Tuesday, 18 December 2012

Cronaca di poche ore


La tecnologia permette, ad esempio, di addormentarsi ogni notte mentre filosofi, scienziati, artisti ti parlano o discutono tra loro.
Cosi' ieri ascoltavo una conversazione di teologia, storia e scetticismo, e duemila anni di misteri, dibattiti, eresie e ortodossia erano pieghe delle coperte che mi accudivano, che mi accompagnavano nel sonno.

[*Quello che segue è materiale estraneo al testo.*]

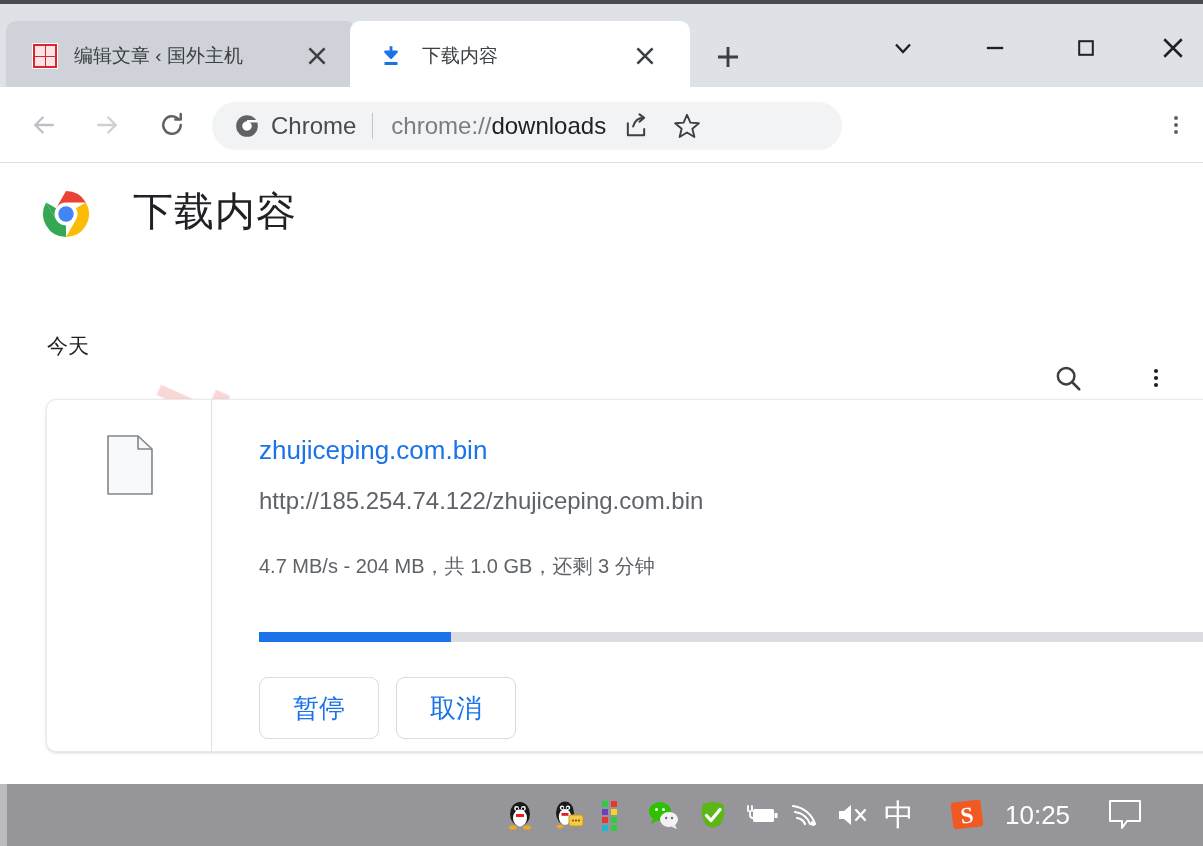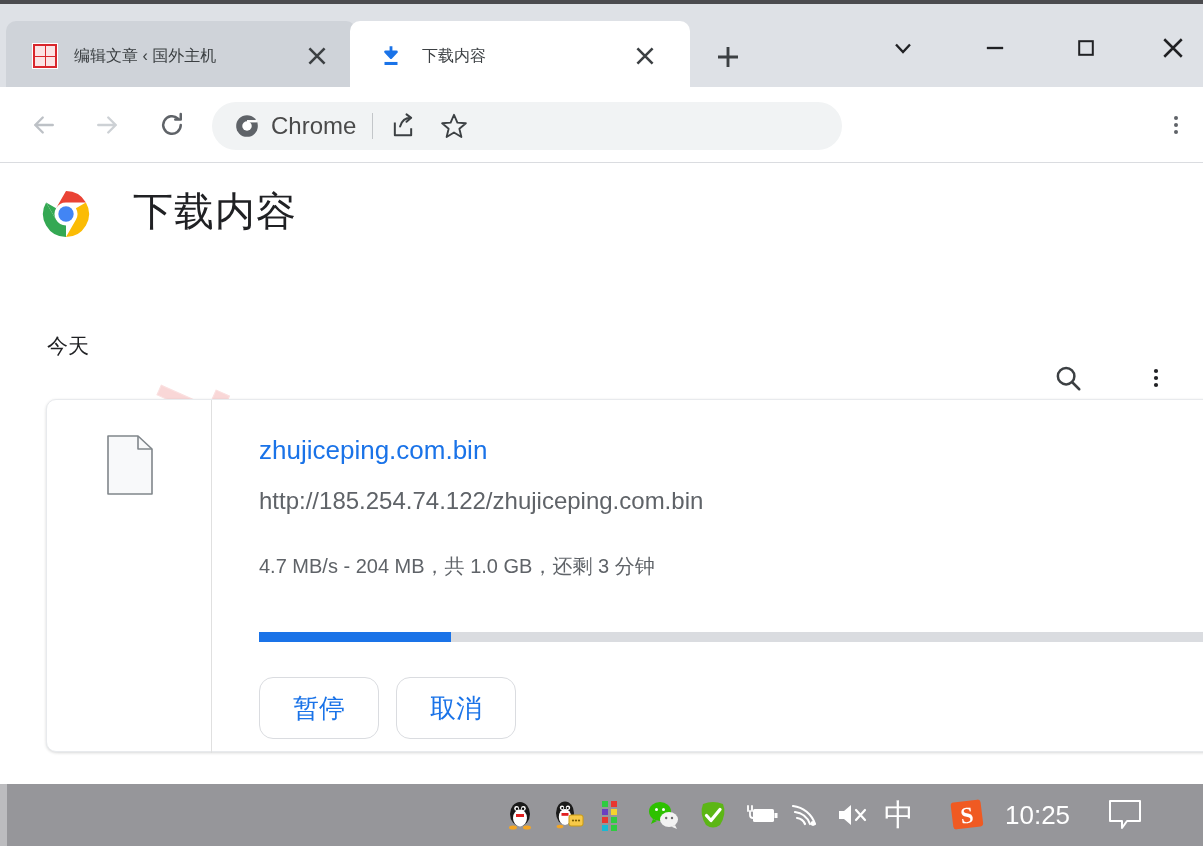--- a/index.html
+++ b/index.html
@@ -42,7 +42,7 @@
   .tab.active .tab-favicon { left: 28px; }
   .tab-title {
     position: absolute; left: 68px; top: 50%; transform: translateY(-50%);
-    font-size: 16px; color: #3c4043; white-space: nowrap;
+    font-size: 19px; color: #3c4043; white-space: nowrap;
     overflow: hidden;
   }
   .tab.inactive .tab-title {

Avevo dimenticato di togliere la suoneria al telefono, ed erano gia' quasi le due della notte quando un cinguettio binario mi ha ridestato, traslandomi dallo scenario di Palestina per ricondurmi al presente.

Un'amica aveva caricato su youtube un video, ed io ne ricevevo notifica.

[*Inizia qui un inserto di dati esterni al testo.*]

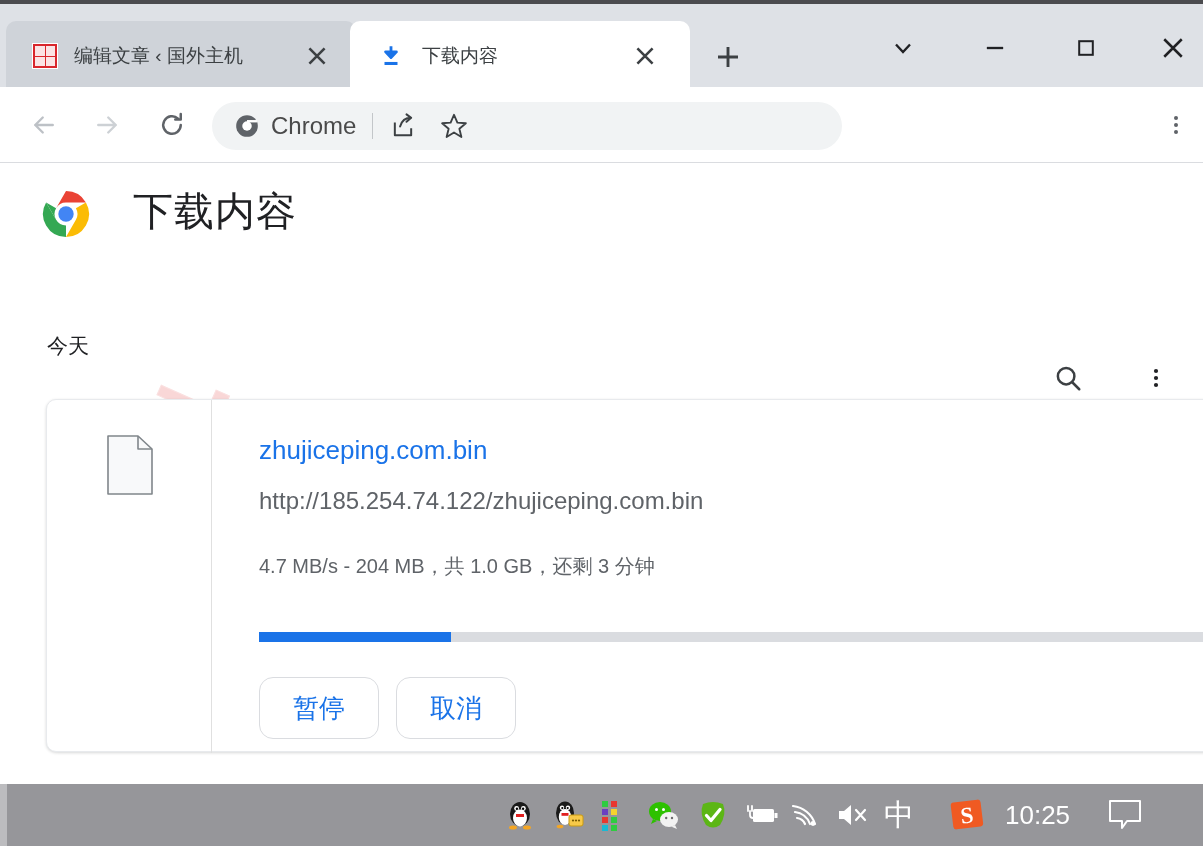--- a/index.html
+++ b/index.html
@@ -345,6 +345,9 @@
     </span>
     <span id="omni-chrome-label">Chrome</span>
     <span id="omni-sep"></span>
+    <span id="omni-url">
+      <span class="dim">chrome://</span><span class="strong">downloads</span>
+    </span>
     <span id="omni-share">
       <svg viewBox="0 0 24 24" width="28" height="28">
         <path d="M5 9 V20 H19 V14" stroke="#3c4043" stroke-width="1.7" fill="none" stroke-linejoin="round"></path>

Subito sono corso ad ascoltarla, sperando di trovarvi la sua voce, e attorno non era piu' il deserto d'oriente, ma quello di un vagabondo perso nella vastita dell'animo umano.

Contagiato o forse sono in preda ad un delirio, ho registrato poche parole, i versi dell'epitaffio di Adriano, che sono quasi sempre le prima che s'agitano dentro, quando interrogato da un animo poetico.

La notte ho incontrato A.

Eravamo all'ufficio postale, dove proprio oggi mi sono recato per spedire pochi regali di Natale.

Lei mi aspettava davanti alla buca delle lettere.
Ha tratto dalla borsa la busta sulla quale era il suo nome, e sussurrandomi che non era necessario spedirla mi ha preso la mano.

Il sonno e' stato interrotto dal solito mal di schiena, e ogni volta io ero felice.

Felice d'essere riuscito, ancora, a superare l'asprezza, o forse d'averla trasformata in un'idea, in un contatto affettuoso o sublime.


Non ci riuscirei senza i filosofi, l'animo tuo oscuro, spettrale, dove e' latente un ardore che ancora non ha forma definita, ne' la saggezza e la follia lontane che tutti ci nutrono.